● **Problem statement**: With nothing added and nothing dropped, write out all of the entries below.

(Items from a dataset)
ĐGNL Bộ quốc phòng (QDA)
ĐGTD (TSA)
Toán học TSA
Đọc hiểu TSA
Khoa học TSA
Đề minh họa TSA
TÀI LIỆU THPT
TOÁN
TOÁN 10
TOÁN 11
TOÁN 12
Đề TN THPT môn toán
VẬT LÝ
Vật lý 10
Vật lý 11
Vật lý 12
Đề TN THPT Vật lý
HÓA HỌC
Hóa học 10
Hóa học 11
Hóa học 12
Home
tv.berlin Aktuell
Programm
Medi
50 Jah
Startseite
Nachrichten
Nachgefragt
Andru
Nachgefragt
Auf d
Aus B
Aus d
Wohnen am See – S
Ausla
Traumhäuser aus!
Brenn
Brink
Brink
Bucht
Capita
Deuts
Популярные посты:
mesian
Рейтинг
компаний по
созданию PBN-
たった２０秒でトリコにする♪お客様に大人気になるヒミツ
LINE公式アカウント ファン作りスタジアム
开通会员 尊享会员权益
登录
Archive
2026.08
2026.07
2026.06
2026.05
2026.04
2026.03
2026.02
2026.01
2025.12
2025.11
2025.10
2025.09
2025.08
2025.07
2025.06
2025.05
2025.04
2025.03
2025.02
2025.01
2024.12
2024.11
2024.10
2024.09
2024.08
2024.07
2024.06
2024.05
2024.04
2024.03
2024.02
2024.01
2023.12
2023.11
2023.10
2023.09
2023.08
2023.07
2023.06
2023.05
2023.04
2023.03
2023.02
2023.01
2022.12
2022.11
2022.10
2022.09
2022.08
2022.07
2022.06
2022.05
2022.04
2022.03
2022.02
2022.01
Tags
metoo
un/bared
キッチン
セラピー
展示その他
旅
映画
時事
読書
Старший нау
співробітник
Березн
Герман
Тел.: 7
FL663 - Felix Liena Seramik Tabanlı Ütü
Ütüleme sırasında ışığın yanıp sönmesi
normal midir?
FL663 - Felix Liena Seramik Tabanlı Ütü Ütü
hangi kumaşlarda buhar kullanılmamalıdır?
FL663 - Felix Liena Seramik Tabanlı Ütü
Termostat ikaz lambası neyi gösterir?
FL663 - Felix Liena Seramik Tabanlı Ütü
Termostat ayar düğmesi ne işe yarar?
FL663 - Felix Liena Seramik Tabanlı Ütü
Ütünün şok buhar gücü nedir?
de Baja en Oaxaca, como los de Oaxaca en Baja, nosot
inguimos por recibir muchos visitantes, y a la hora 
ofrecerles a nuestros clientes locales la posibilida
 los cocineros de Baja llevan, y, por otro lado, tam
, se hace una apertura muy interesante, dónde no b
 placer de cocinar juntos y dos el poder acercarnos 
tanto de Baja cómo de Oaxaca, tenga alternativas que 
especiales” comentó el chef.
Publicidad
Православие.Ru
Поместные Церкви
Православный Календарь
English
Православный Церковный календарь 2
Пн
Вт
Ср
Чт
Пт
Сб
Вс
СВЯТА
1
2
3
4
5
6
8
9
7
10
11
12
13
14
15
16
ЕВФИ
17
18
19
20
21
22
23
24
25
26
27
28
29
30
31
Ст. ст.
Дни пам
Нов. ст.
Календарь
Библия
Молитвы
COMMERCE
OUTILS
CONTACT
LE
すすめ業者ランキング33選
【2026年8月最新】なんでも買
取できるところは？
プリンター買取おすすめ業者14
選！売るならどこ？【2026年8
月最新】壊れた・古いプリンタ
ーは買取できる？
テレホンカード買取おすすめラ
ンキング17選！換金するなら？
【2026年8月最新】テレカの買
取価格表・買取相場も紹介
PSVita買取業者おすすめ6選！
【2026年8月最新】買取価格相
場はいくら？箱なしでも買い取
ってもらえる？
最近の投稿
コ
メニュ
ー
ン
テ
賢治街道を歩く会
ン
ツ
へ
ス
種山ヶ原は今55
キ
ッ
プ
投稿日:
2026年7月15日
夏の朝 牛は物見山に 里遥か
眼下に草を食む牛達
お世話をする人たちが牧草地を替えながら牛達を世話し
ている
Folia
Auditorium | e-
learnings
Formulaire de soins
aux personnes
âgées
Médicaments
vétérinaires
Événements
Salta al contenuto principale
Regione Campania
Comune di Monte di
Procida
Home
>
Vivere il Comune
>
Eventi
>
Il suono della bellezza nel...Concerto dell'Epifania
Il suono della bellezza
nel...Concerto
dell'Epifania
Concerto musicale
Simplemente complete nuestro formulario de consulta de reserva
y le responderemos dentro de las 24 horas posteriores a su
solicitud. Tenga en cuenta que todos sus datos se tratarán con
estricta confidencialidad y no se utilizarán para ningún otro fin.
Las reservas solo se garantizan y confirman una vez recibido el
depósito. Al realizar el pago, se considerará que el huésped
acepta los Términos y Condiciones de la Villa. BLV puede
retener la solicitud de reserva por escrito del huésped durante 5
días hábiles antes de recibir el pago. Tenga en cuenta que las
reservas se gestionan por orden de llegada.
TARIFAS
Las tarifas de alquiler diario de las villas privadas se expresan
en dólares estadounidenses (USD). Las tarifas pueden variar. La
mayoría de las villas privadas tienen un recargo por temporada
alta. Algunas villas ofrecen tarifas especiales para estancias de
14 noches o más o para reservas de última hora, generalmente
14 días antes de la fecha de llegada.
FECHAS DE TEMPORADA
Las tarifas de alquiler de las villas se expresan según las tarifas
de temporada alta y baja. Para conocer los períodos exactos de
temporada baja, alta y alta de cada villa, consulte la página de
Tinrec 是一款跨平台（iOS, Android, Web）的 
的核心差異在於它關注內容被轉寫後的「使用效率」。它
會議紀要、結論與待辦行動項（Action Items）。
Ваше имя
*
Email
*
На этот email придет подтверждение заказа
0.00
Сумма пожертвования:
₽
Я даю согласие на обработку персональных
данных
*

● **Expected answer**:
ĐGNL Bộ quốc phòng (QDA)
ĐGTD (TSA)
Toán học TSA
Đọc hiểu TSA
Khoa học TSA
Đề minh họa TSA
TÀI LIỆU THPT
TOÁN
TOÁN 10
TOÁN 11
TOÁN 12
Đề TN THPT môn toán
VẬT LÝ
Vật lý 10
Vật lý 11
Vật lý 12
Đề TN THPT Vật lý
HÓA HỌC
Hóa học 10
Hóa học 11
Hóa học 12
Home
tv.berlin Aktuell
Programm
Medi
50 Jah
Startseite
Nachrichten
Nachgefragt
Andru
Nachgefragt
Auf d
Aus B
Aus d
Wohnen am See – S
Ausla
Traumhäuser aus!
Brenn
Brink
Brink
Bucht
Capita
Deuts
Популярные посты:
mesian
Рейтинг
компаний по
созданию PBN-
たった２０秒でトリコにする♪お客様に大人気になるヒミツ
LINE公式アカウント ファン作りスタジアム
开通会员 尊享会员权益
登录
Archive
2026.08
2026.07
2026.06
2026.05
2026.04
2026.03
2026.02
2026.01
2025.12
2025.11
2025.10
2025.09
2025.08
2025.07
2025.06
2025.05
2025.04
2025.03
2025.02
2025.01
2024.12
2024.11
2024.10
2024.09
2024.08
2024.07
2024.06
2024.05
2024.04
2024.03
2024.02
2024.01
2023.12
2023.11
2023.10
2023.09
2023.08
2023.07
2023.06
2023.05
2023.04
2023.03
2023.02
2023.01
2022.12
2022.11
2022.10
2022.09
2022.08
2022.07
2022.06
2022.05
2022.04
2022.03
2022.02
2022.01
Tags
metoo
un/bared
キッチン
セラピー
展示その他
旅
映画
時事
読書
Старший нау
співробітник
Березн
Герман
Тел.: 7
FL663 - Felix Liena Seramik Tabanlı Ütü
Ütüleme sırasında ışığın yanıp sönmesi
normal midir?
FL663 - Felix Liena Seramik Tabanlı Ütü Ütü
hangi kumaşlarda buhar kullanılmamalıdır?
FL663 - Felix Liena Seramik Tabanlı Ütü
Termostat ikaz lambası neyi gösterir?
FL663 - Felix Liena Seramik Tabanlı Ütü
Termostat ayar düğmesi ne işe yarar?
FL663 - Felix Liena Seramik Tabanlı Ütü
Ütünün şok buhar gücü nedir?
de Baja en Oaxaca, como los de Oaxaca en Baja, nosot
inguimos por recibir muchos visitantes, y a la hora 
ofrecerles a nuestros clientes locales la posibilida
 los cocineros de Baja llevan, y, por otro lado, tam
, se hace una apertura muy interesante, dónde no b
 placer de cocinar juntos y dos el poder acercarnos 
tanto de Baja cómo de Oaxaca, tenga alternativas que 
especiales” comentó el chef.
Publicidad
Православие.Ru
Поместные Церкви
Православный Календарь
English
Православный Церковный календарь 2
Пн
Вт
Ср
Чт
Пт
Сб
Вс
СВЯТА
1
2
3
4
5
6
8
9
7
10
11
12
13
14
15
16
ЕВФИ
17
18
19
20
21
22
23
24
25
26
27
28
29
30
31
Ст. ст.
Дни пам
Нов. ст.
Календарь
Библия
Молитвы
COMMERCE
OUTILS
CONTACT
LE
すすめ業者ランキング33選
【2026年8月最新】なんでも買
取できるところは？
プリンター買取おすすめ業者14
選！売るならどこ？【2026年8
月最新】壊れた・古いプリンタ
ーは買取できる？
テレホンカード買取おすすめラ
ンキング17選！換金するなら？
【2026年8月最新】テレカの買
取価格表・買取相場も紹介
PSVita買取業者おすすめ6選！
【2026年8月最新】買取価格相
場はいくら？箱なしでも買い取
ってもらえる？
最近の投稿
コ
メニュ
ー
ン
テ
賢治街道を歩く会
ン
ツ
へ
ス
種山ヶ原は今55
キ
ッ
プ
投稿日:
2026年7月15日
夏の朝 牛は物見山に 里遥か
眼下に草を食む牛達
お世話をする人たちが牧草地を替えながら牛達を世話し
ている
Folia
Auditorium | e-
learnings
Formulaire de soins
aux personnes
âgées
Médicaments
vétérinaires
Événements
Salta al contenuto principale
Regione Campania
Comune di Monte di
Procida
Home
>
Vivere il Comune
>
Eventi
>
Il suono della bellezza nel...Concerto dell'Epifania
Il suono della bellezza
nel...Concerto
dell'Epifania
Concerto musicale
Simplemente complete nuestro formulario de consulta de reserva
y le responderemos dentro de las 24 horas posteriores a su
solicitud. Tenga en cuenta que todos sus datos se tratarán con
estricta confidencialidad y no se utilizarán para ningún otro fin.
Las reservas solo se garantizan y confirman una vez recibido el
depósito. Al realizar el pago, se considerará que el huésped
acepta los Términos y Condiciones de la Villa. BLV puede
retener la solicitud de reserva por escrito del huésped durante 5
días hábiles antes de recibir el pago. Tenga en cuenta que las
reservas se gestionan por orden de llegada.
TARIFAS
Las tarifas de alquiler diario de las villas privadas se expresan
en dólares estadounidenses (USD). Las tarifas pueden variar. La
mayoría de las villas privadas tienen un recargo por temporada
alta. Algunas villas ofrecen tarifas especiales para estancias de
14 noches o más o para reservas de última hora, generalmente
14 días antes de la fecha de llegada.
FECHAS DE TEMPORADA
Las tarifas de alquiler de las villas se expresan según las tarifas
de temporada alta y baja. Para conocer los períodos exactos de
temporada baja, alta y alta de cada villa, consulte la página de
Tinrec 是一款跨平台（iOS, Android, Web）的 
的核心差異在於它關注內容被轉寫後的「使用效率」。它
會議紀要、結論與待辦行動項（Action Items）。
Ваше имя
*
Email
*
На этот email придет подтверждение заказа
0.00
Сумма пожертвования:
₽
Я даю согласие на обработку персональных
данных
*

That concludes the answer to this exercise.